━━━ Entries shown ━━━

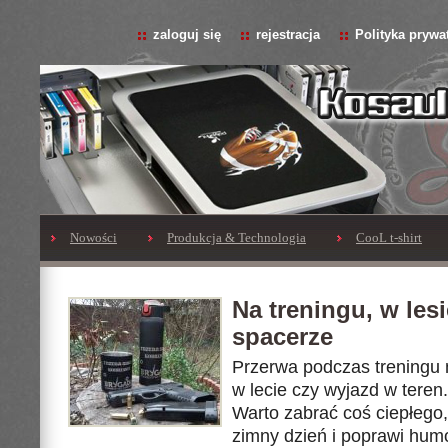
zaloguj się
rejestracja
Polityka prywa
Nowości
Produkcja & Technologia
CooL t-shirt
Na treningu, w lesi
spacerze
Przerwa podczas treningu n
w lecie czy wyjazd w teren.
Warto zabrać coś ciepłego,
zimny dzień i poprawi humo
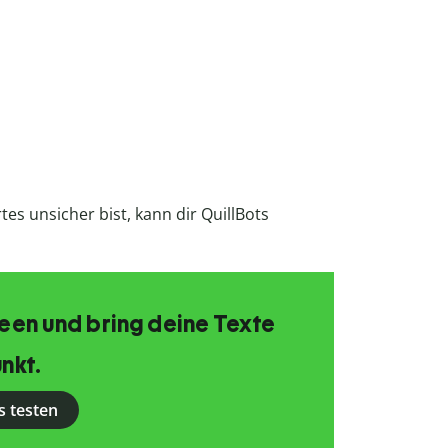
es unsicher bist, kann dir QuillBots
Ideen und bring deine Texte
nkt.
s testen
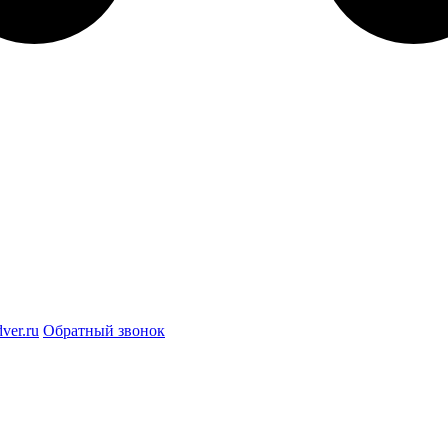
ver.ru
Обратный звонок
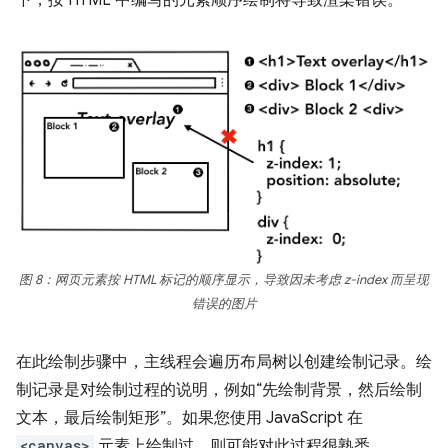
图 8：网页元素按 HTML 标记的顺序显示，导致因未考虑 z-index 而呈现
错误的图片
在此绘制步骤中，主线程会遍历布局树以创建绘制记录。绘
制记录是对绘制过程的说明，例如“先绘制背景，然后绘制
文本，最后绘制矩形”。如果您使用 JavaScript 在
<canvas>
元素上绘制过，则可能对此过程很熟悉。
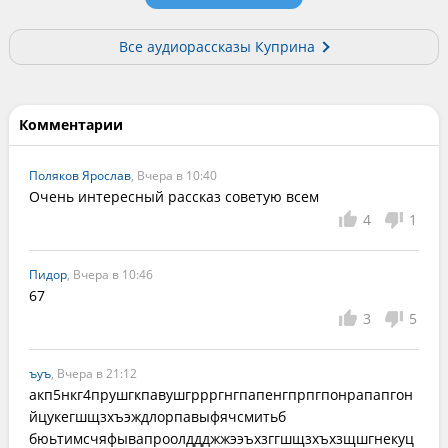
Все аудиорассказы Куприна
Комментарии
Поляков Ярослав
, Вчера в 10:40
Очень интересный рассказ советую всем
4
1
Пидор
, Вчера в 10:46
67
3
5
ъуъ
, Вчера в 21:12
акп5нкг4прушгкпавушгррргнгпапенгпрпгпонрапапгон
йцукегшщзхъэждлорпавыфячсмитьб     
бюьтимсчяфывапроолддджжээъхзггшщзхъхзщшгнекуц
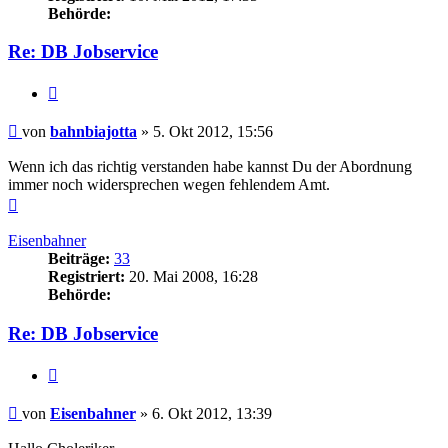
Behörde:
Re: DB Jobservice
Zitieren
Beitrag
von
bahnbiajotta
»
5. Okt 2012, 15:56
Wenn ich das richtig verstanden habe kannst Du der Abordnung
immer noch widersprechen wegen fehlendem Amt.
Nach
oben
Eisenbahner
Beiträge:
33
Registriert:
20. Mai 2008, 16:28
Behörde:
Re: DB Jobservice
Zitieren
Beitrag
von
Eisenbahner
»
6. Okt 2012, 13:39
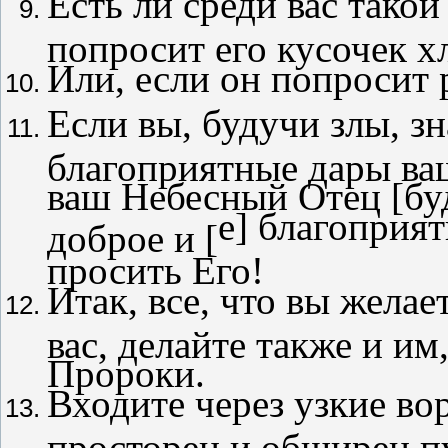
Есть ли среди вас такой
попросит его кусочек х
Или, если он попросит 
Если вы, будучи злы, зн
благоприятные дары ваш
ваш Небесный Отец [бу
e
] благоприят
доброе и [
просить Его!
Итак, все, что вы желае
вас, делайте также и им
Пророки.
Входите через узкие во
просторен и обширен пут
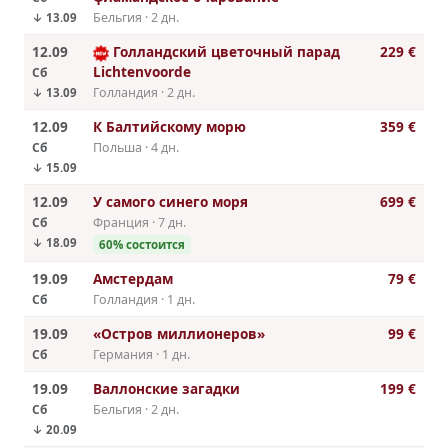
Бельгия · 2 дн.
↓ 13.09
12.09
Голландский цветочный парад
229 €
Lichtenvoorde
Сб
Голландия · 2 дн.
↓ 13.09
12.09
К Балтийскому морю
359 €
Сб
Польша · 4 дн.
↓ 15.09
12.09
У самого синего моря
699 €
Сб
Франция · 7 дн.
↓ 18.09
60% cостоится
19.09
Амстердам
79 €
Сб
Голландия · 1 дн.
19.09
«Остров миллионеров»
99 €
Сб
Германия · 1 дн.
19.09
Валлонские загадки
199 €
Сб
Бельгия · 2 дн.
↓ 20.09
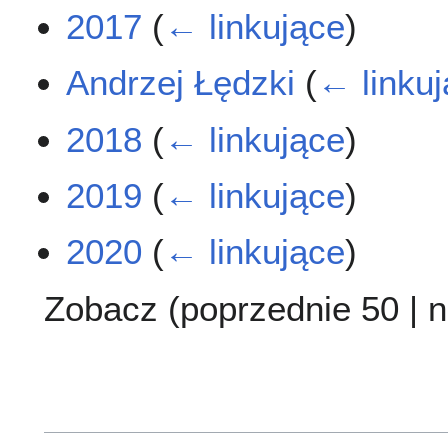
2017
(
← linkujące
)
Andrzej Łędzki
(
← linku
2018
(
← linkujące
)
2019
(
← linkujące
)
2020
(
← linkujące
)
Zobacz (
poprzednie 50
|
n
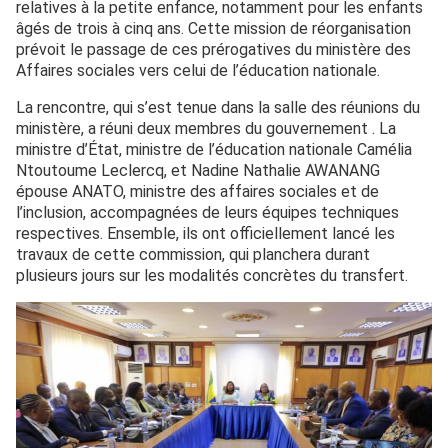
relatives à la petite enfance, notamment pour les enfants
âgés de trois à cinq ans. Cette mission de réorganisation
prévoit le passage de ces prérogatives du ministère des
Affaires sociales vers celui de l’éducation nationale.
La rencontre, qui s’est tenue dans la salle des réunions du
ministère, a réuni deux membres du gouvernement . La
ministre d’État, ministre de l’éducation nationale Camélia
Ntoutoume Leclercq, et Nadine Nathalie AWANANG
épouse ANATO, ministre des affaires sociales et de
l’inclusion, accompagnées de leurs équipes techniques
respectives. Ensemble, ils ont officiellement lancé les
travaux de cette commission, qui planchera durant
plusieurs jours sur les modalités concrètes du transfert.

━━━

» Task to complete
Without including any images, output the data exactly as given.

» Task output
zaloguj się
rejestracja
Polityka prywa
Nowości
Produkcja & Technologia
CooL t-shirt
Na treningu, w lesi
spacerze
Przerwa podczas treningu n
w lecie czy wyjazd w teren.
Warto zabrać coś ciepłego,
zimny dzień i poprawi humo
es unsicher bist, kann dir QuillBots
Ideen und bring deine Texte
nkt.
s testen
ver.ru
Обратный звонок
图 8：网页元素按 HTML 标记的顺序显示，导致因未考虑 z-index 而呈现
错误的图片
在此绘制步骤中，主线程会遍历布局树以创建绘制记录。绘
制记录是对绘制过程的说明，例如“先绘制背景，然后绘制
文本，最后绘制矩形”。如果您使用 JavaScript 在
<canvas>
元素上绘制过，则可能对此过程很熟悉。
Все аудиорассказы Куприна
Комментарии
Поляков Ярослав
, Вчера в 10:40
Очень интересный рассказ советую всем
4
1
Пидор
, Вчера в 10:46
67
3
5
ъуъ
, Вчера в 21:12
акп5нкг4прушгкпавушгррргнгпапенгпрпгпонрапапгон
йцукегшщзхъэждлорпавыфячсмитьб     
бюьтимсчяфывапроолддджжээъхзггшщзхъхзщшгнекуц
Behörde:
Re: DB Jobservice
Zitieren
Beitrag
von
bahnbiajotta
»
5. Okt 2012, 15:56
Wenn ich das richtig verstanden habe kannst Du der Abordnung
immer noch widersprechen wegen fehlendem Amt.
Nach
oben
Eisenbahner
Beiträge:
33
Registriert:
20. Mai 2008, 16:28
Behörde:
Re: DB Jobservice
Zitieren
Beitrag
von
Eisenbahner
»
6. Okt 2012, 13:39
Есть ли среди вас такой
попросит его кусочек х
Или, если он попросит 
Если вы, будучи злы, зн
благоприятные дары ваш
ваш Небесный Отец [бу
e
] благоприят
доброе и [
просить Его!
Итак, все, что вы желае
вас, делайте также и им
Пророки.
Входите через узкие во
просторен и обширен пут
Бельгия · 2 дн.
↓ 13.09
12.09
Голландский цветочный парад
229 €
Lichtenvoorde
Сб
Голландия · 2 дн.
↓ 13.09
12.09
К Балтийскому морю
359 €
Сб
Польша · 4 дн.
↓ 15.09
12.09
У самого синего моря
699 €
Сб
Франция · 7 дн.
↓ 18.09
60% cостоится
19.09
Амстердам
79 €
Сб
Голландия · 1 дн.
19.09
«Остров миллионеров»
99 €
Сб
Германия · 1 дн.
19.09
Валлонские загадки
199 €
Сб
Бельгия · 2 дн.
↓ 20.09
2017
(
← linkujące
)
Andrzej Łędzki
(
← linku
2018
(
← linkujące
)
2019
(
← linkujące
)
2020
(
← linkujące
)
Zobacz (
poprzednie 50
|
n
relatives à la petite enfance, notamment pour les enfants
âgés de trois à cinq ans. Cette mission de réorganisation
prévoit le passage de ces prérogatives du ministère des
Affaires sociales vers celui de l’éducation nationale.
La rencontre, qui s’est tenue dans la salle des réunions du
ministère, a réuni deux membres du gouvernement . La
ministre d’État, ministre de l’éducation nationale Camélia
Ntoutoume Leclercq, et Nadine Nathalie AWANANG
épouse ANATO, ministre des affaires sociales et de
l’inclusion, accompagnées de leurs équipes techniques
respectives. Ensemble, ils ont officiellement lancé les
travaux de cette commission, qui planchera durant
plusieurs jours sur les modalités concrètes du transfert.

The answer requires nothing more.